WORK REQUIRED
Output the data below exactly, without images.

SOURCE MATERIAL
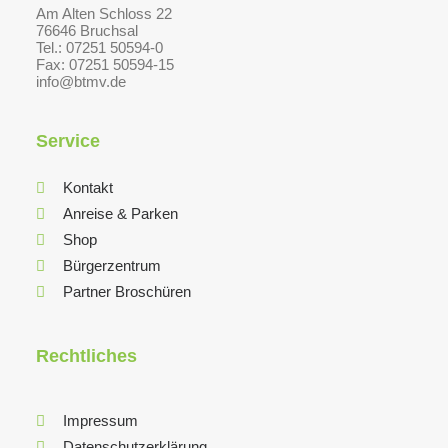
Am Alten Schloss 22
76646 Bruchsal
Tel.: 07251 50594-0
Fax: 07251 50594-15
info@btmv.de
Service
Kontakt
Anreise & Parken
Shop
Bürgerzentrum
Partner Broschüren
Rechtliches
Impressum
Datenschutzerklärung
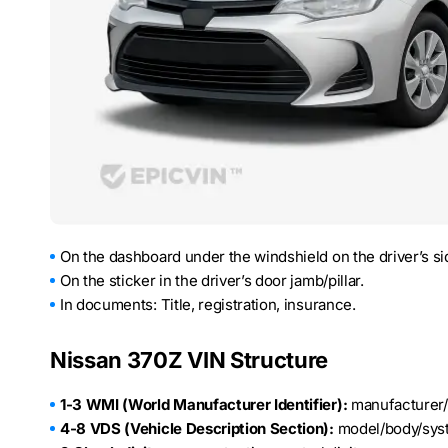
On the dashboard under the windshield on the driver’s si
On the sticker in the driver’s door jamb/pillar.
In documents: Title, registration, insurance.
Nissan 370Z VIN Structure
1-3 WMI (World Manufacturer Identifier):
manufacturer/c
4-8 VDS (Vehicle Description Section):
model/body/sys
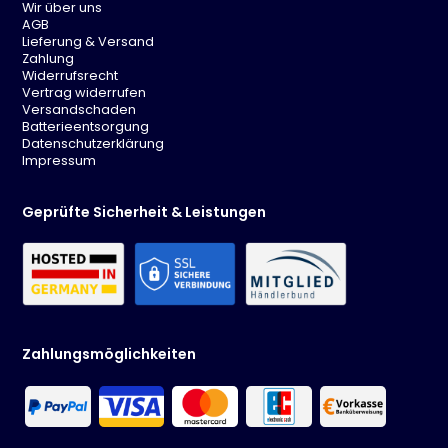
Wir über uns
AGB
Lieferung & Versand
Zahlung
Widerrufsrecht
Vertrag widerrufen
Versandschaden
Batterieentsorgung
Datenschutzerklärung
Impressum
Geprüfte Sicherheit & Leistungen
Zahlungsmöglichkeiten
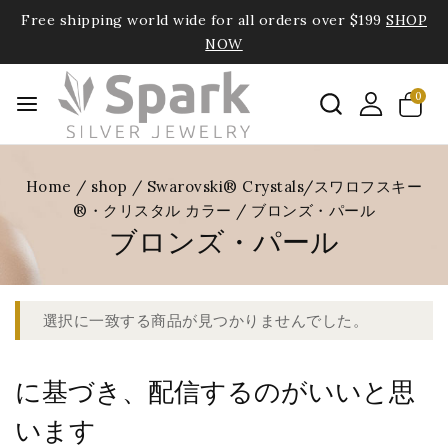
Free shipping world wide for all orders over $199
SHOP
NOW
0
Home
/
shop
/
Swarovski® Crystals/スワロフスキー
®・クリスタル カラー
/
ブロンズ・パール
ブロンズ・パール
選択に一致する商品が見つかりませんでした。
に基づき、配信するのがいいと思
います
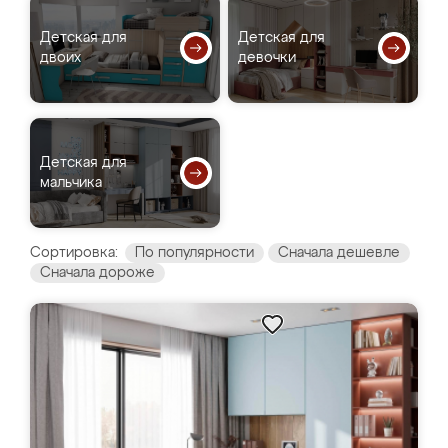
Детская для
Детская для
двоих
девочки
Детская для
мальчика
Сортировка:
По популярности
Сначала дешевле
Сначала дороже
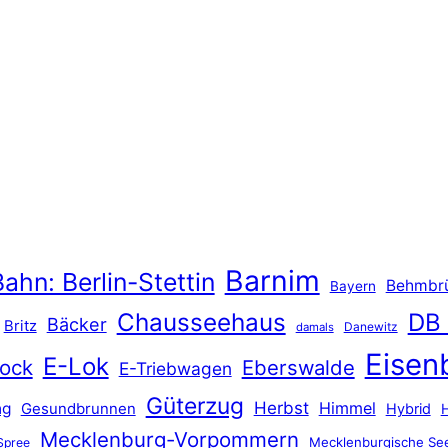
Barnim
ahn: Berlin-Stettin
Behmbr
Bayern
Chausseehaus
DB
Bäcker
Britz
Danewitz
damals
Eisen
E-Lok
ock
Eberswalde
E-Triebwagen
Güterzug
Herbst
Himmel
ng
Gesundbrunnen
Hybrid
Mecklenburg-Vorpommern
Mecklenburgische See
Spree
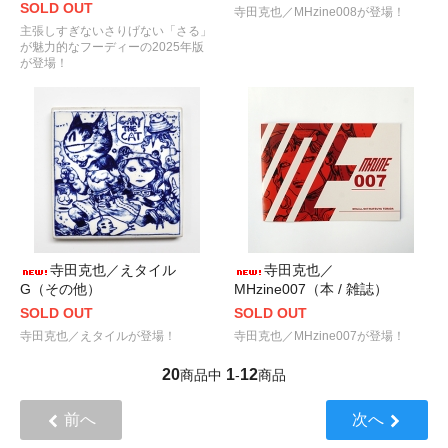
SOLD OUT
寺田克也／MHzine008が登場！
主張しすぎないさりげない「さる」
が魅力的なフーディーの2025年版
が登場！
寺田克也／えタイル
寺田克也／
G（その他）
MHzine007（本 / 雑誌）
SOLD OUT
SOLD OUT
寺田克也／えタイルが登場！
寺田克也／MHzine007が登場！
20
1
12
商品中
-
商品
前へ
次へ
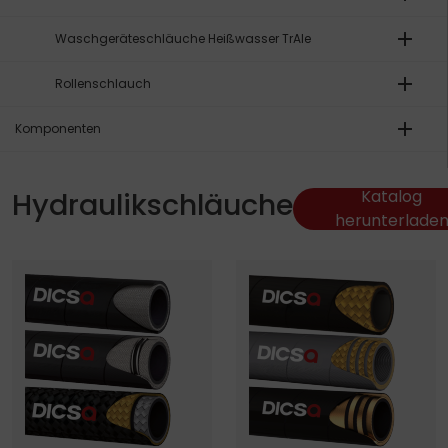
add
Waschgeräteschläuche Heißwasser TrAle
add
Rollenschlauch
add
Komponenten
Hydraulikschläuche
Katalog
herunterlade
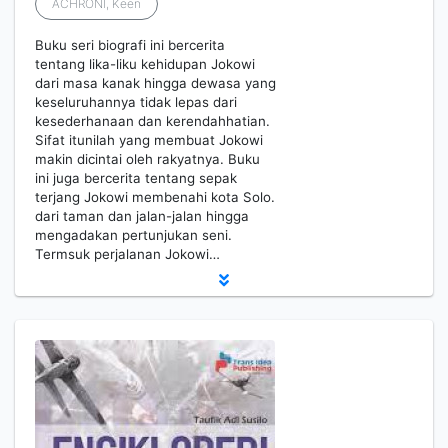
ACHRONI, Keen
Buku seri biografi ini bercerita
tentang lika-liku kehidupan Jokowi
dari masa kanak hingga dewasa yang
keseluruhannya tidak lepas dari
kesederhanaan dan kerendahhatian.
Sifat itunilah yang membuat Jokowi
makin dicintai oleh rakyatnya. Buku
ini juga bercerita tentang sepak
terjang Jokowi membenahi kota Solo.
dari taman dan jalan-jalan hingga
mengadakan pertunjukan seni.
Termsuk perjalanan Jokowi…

RESPONSE AREA
Am Alten Schloss 22
76646 Bruchsal
Tel.: 07251 50594-0
Fax: 07251 50594-15
info@btmv.de
Service
Kontakt
Anreise & Parken
Shop
Bürgerzentrum
Partner Broschüren
Rechtliches
Impressum
Datenschutzerklärung
On the dashboard under the windshield on the driver’s si
On the sticker in the driver’s door jamb/pillar.
In documents: Title, registration, insurance.
Nissan 370Z VIN Structure
1-3 WMI (World Manufacturer Identifier):
manufacturer/c
4-8 VDS (Vehicle Description Section):
model/body/sys
Wir über uns
AGB
Lieferung & Versand
Zahlung
Widerrufsrecht
Vertrag widerrufen
Versandschaden
Batterieentsorgung
Datenschutzerklärung
Impressum
Geprüfte Sicherheit & Leistungen
Zahlungsmöglichkeiten
Free shipping world wide for all orders over $199
SHOP
NOW
0
Home
/
shop
/
Swarovski® Crystals/スワロフスキー
®・クリスタル カラー
/
ブロンズ・パール
ブロンズ・パール
選択に一致する商品が見つかりませんでした。
に基づき、配信するのがいいと思
います
Детская для
Детская для
двоих
девочки
Детская для
мальчика
Сортировка:
По популярности
Сначала дешевле
Сначала дороже
Barnim
ahn: Berlin-Stettin
Behmbr
Bayern
Chausseehaus
DB
Bäcker
Britz
Danewitz
damals
Eisen
E-Lok
ock
Eberswalde
E-Triebwagen
Güterzug
Herbst
Himmel
ng
Gesundbrunnen
Hybrid
Mecklenburg-Vorpommern
Mecklenburgische See
Spree
SOLD OUT
寺田克也／MHzine008が登場！
主張しすぎないさりげない「さる」
が魅力的なフーディーの2025年版
が登場！
寺田克也／えタイル
寺田克也／
G（その他）
MHzine007（本 / 雑誌）
SOLD OUT
SOLD OUT
寺田克也／えタイルが登場！
寺田克也／MHzine007が登場！
20
1
12
商品中
-
商品
前へ
次へ
add
Waschgeräteschläuche Heißwasser TrAle
add
Rollenschlauch
add
Komponenten
Hydraulikschläuche
Katalog
herunterlade
ACHRONI, Keen
Buku seri biografi ini bercerita
tentang lika-liku kehidupan Jokowi
dari masa kanak hingga dewasa yang
keseluruhannya tidak lepas dari
kesederhanaan dan kerendahhatian.
Sifat itunilah yang membuat Jokowi
makin dicintai oleh rakyatnya. Buku
ini juga bercerita tentang sepak
terjang Jokowi membenahi kota Solo.
dari taman dan jalan-jalan hingga
mengadakan pertunjukan seni.
Termsuk perjalanan Jokowi…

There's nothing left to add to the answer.